Le Parlement européen a voté pour repousser les échéances principales de la Loi sur l'IA de l'UE de 18 à 28 mois tout en appuyant simultanément une interdiction des apps nudify. Les systèmes d'IA à haut risque ont maintenant jusqu'en décembre 2027 pour se conformer au lieu d'août 2025, avec les systèmes sectoriels comme les dispositifs médicaux ayant jusqu'en août 2028. Les exigences de watermarking d'IA ont été déplacées à novembre 2026. L'interdiction nudify a émergé après l'indignation généralisée concernant les deepfakes sexualisés de Grok qui ont inondé X plus tôt cette année, bien que les détails restent vagues au-delà d'exempter les systèmes avec des "mesures de sécurité efficaces".

Ce délai expose la réalité réglementaire de l'UE : des échéanciers ambitieux qui rencontrent l'impossibilité pratique. Les entreprises ont déjà eu du mal avec des directives changeantes et ont manqué les échéances de l'UE pour publier les détails d'implémentation. L'urgence simultanée autour des apps nudify versus l'extension de 18 mois pour tout le reste révèle comment la pression politique, pas la préparation technique, guide la politique d'IA. Le Parlement a encore besoin de l'approbation du Conseil européen, ajoutant plus d'incertitude à un déploiement déjà chaotique.

Tandis que l'Europe se débat avec les échéanciers de conformité de base, d'autres plateformes continuent de construire.
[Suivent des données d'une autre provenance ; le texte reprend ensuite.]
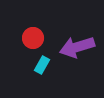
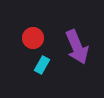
purple arrow: rotated 96 degrees counterclockwise
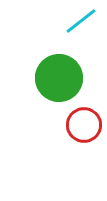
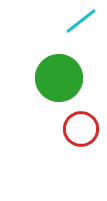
red circle: moved 3 px left, 4 px down
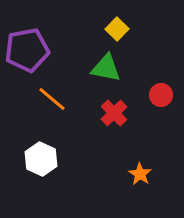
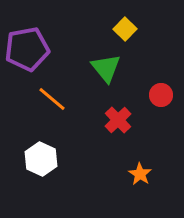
yellow square: moved 8 px right
purple pentagon: moved 1 px up
green triangle: rotated 40 degrees clockwise
red cross: moved 4 px right, 7 px down
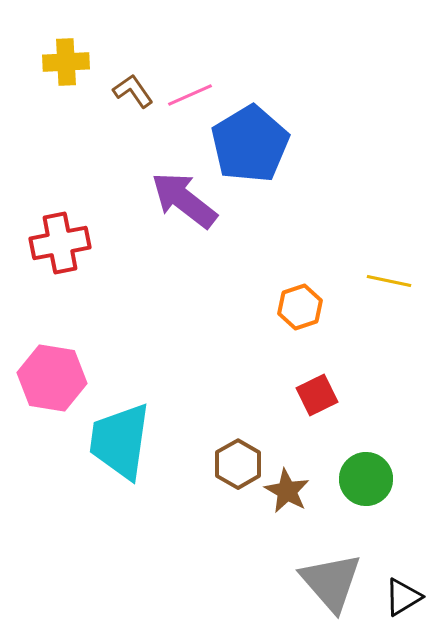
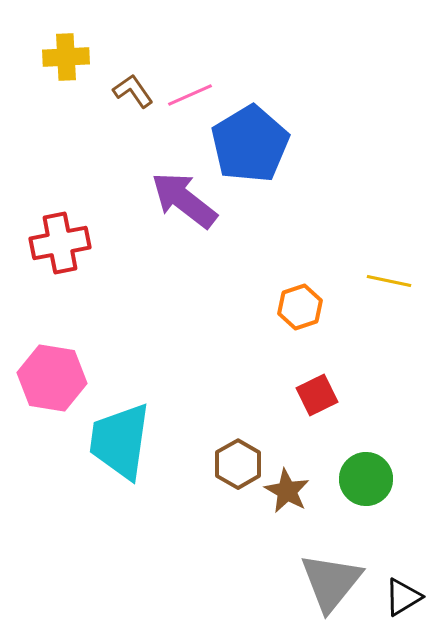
yellow cross: moved 5 px up
gray triangle: rotated 20 degrees clockwise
Roblox vient de mettre en open source un serveur MCP permettant à Claude de modifier directement les expériences de jeu, et ils complètent leur migration de tête dynamique pour permettre une meilleure expression utilisateur. Le contraste est frappant : les régulateurs européens débattent des échéances de watermark tandis que les développeurs livrent des outils d'IA qui fonctionnent vraiment.

Pour les constructeurs d'IA, cela signifie plus de marge de manœuvre en Europe mais une incertitude réglementaire continue. Le langage vague de l'interdiction nudify autour des "mesures de sécurité efficaces" créera probablement des maux de tête de conformité. Les entreprises devraient se préparer aux incohérences d'application alors que différents États membres de l'UE interpréteront ces règles différemment quand elles prendront finalement effet.